(Saved entries)
***

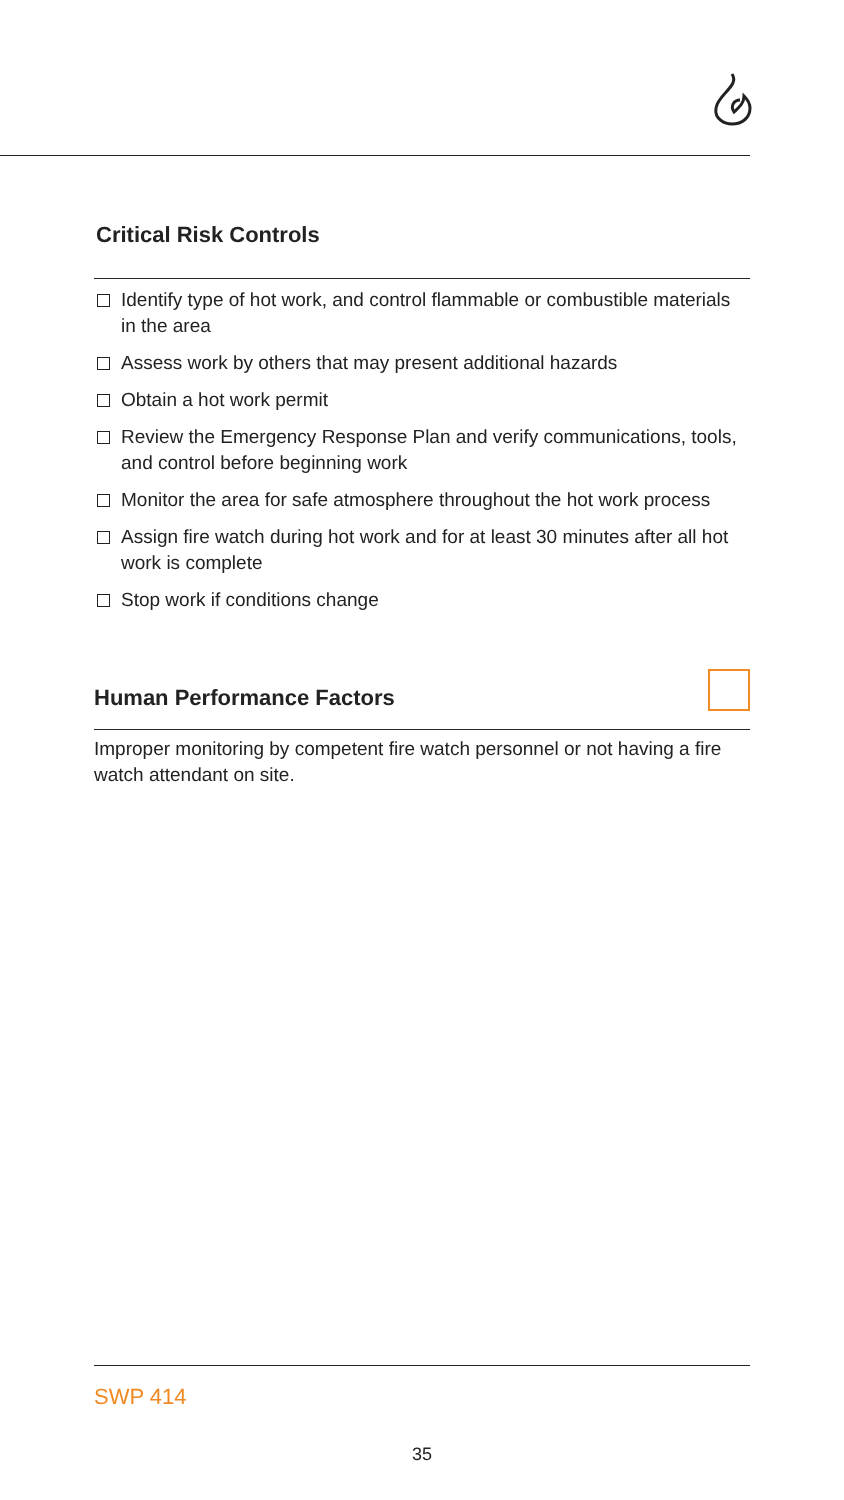Critical Risk Controls
Identify type of hot work, and control flammable or combustible materials in the area
Assess work by others that may present additional hazards
Obtain a hot work permit
Review the Emergency Response Plan and verify communications, tools, and control before beginning work
Monitor the area for safe atmosphere throughout the hot work process
Assign fire watch during hot work and for at least 30 minutes after all hot work is complete
Stop work if conditions change
Human Performance Factors
Improper monitoring by competent fire watch personnel or not having a fire watch attendant on site.
SWP 414
35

***

**TASK PROMPT:** Lines holding "area": copy each one from the records above.

**OUTPUT:**
Identify type of hot work, and control flammable or combustible materials in the area
Monitor the area for safe atmosphere throughout the hot work process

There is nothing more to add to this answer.